SPRINGERVILLE, Ariz. - Some refer to them as "wild horses" and others as "unauthorized livestock" but one thing is certain, the fate of the free-roaming horses referred to as "The Heber Horses" could be decided soon.

The U.S. Forest Service has two studies in progress regarding how to manage the herd of more than 200 horses that roam freely in the Apache-Sitgreaves National Forest.

This has advocates for the wild horses such as Michele Anderson very concerned. She maintains a Heber Horses Facebook page and says the animals should be protected under the Wild Free-Roaming Horse and Burros Act of 1971, but the Forest Service study could show otherwise.

"This is no exaggeration to say that it is a life-or-death situation for these horses," says Anderson. "That's why I'm advocating for them, I don't want them to be rounded up to go to auction and to be slaughtered and I don't want them taken out of the forest."
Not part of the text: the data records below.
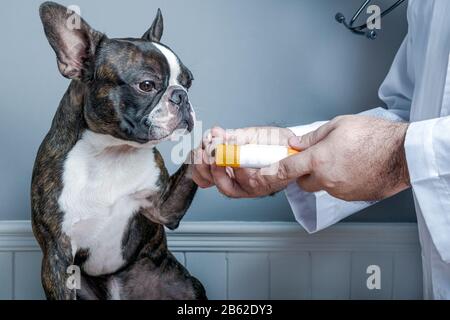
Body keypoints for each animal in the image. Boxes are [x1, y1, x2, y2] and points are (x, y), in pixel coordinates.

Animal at [31, 1, 206, 300]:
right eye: (146, 85)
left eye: (188, 82)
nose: (181, 95)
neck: (111, 151)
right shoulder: (57, 254)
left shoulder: (164, 208)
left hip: (187, 286)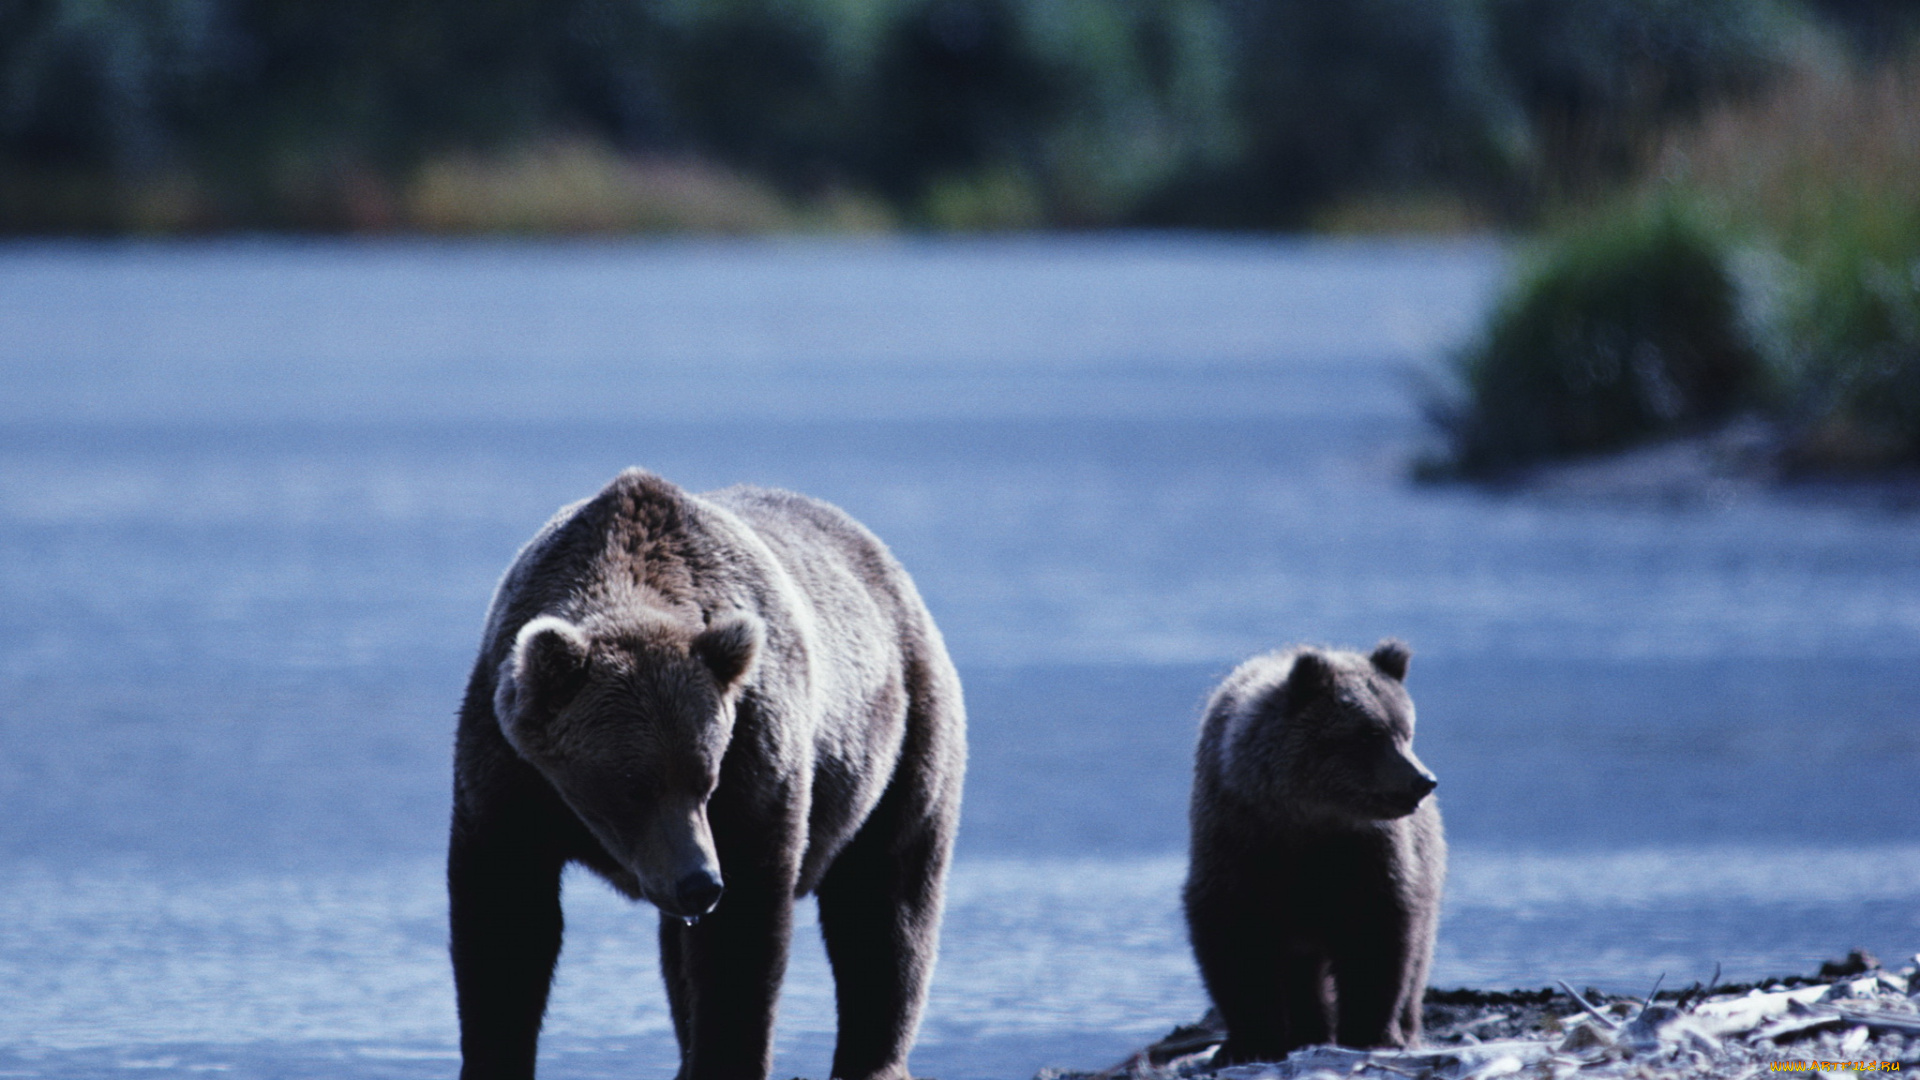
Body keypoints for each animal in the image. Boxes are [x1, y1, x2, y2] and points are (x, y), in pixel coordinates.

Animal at [445, 466, 960, 1076]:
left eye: (706, 778)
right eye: (632, 785)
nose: (700, 883)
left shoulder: (755, 757)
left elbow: (740, 937)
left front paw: (728, 1055)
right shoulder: (507, 774)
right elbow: (505, 923)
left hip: (906, 737)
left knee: (888, 904)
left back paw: (873, 1056)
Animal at [1182, 638, 1443, 1060]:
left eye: (1405, 730)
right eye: (1368, 733)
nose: (1422, 780)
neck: (1307, 818)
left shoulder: (1365, 852)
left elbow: (1378, 931)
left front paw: (1371, 1032)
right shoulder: (1239, 841)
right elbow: (1234, 938)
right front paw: (1251, 1041)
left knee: (1417, 953)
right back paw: (1308, 1031)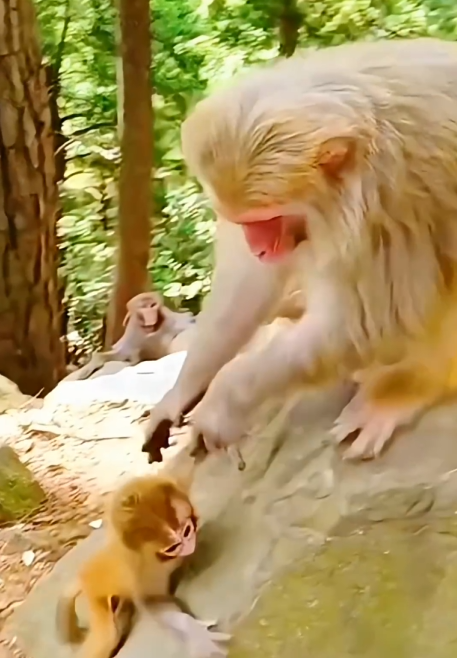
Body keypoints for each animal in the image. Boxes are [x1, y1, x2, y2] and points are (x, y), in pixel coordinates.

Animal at [56, 471, 227, 658]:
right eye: (172, 547)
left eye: (187, 530)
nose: (188, 546)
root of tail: (83, 573)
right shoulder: (145, 571)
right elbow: (154, 602)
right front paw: (196, 634)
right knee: (107, 638)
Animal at [63, 292, 196, 382]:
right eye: (143, 307)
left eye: (152, 305)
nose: (150, 315)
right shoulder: (134, 331)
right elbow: (120, 353)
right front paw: (89, 366)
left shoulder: (170, 320)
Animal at [142, 37, 457, 463]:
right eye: (247, 223)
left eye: (269, 220)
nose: (260, 248)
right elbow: (248, 283)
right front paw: (181, 391)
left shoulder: (392, 198)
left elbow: (367, 324)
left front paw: (224, 400)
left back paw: (410, 385)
According to the Forest Service, the studies and proposed action plans to determine whether the free-roaming horses are descendants of the Heber Wild Horses, which would give them protected status or strays that could be removed, should be completed by the end of this month at which time the public will be able to weigh in before the plan is implemented.

Pamela Baltimore is the public-affairs officer for the Apache-Sitgreaves National Forest. She says it's her agency's job to manage the land as well as the horse population. While the general public and people who visit the forest may enjoy the beauty of the horses, not everyone is so enthusiastic about their presence primarily the ranchers who lease parcels of public land for their businesses.

"A lot of area ranchers feel a lot of the horses that are going back and forth, whether summer, winter, that they're utilizing a lot of what they would use for forage for their animals," says Baltimore.

This has been an issue for ranchers regarding wild horses in other states as well ,such as Utah and Wyoming.

Advocates for the horses hope that if the Forest Service decides the animals must be removed, that they will not be sold at auctions where they could be bought only to be sold and slaughtered in Canada or Mexico, but rather allow rescue groups and individuals to come forward to save them.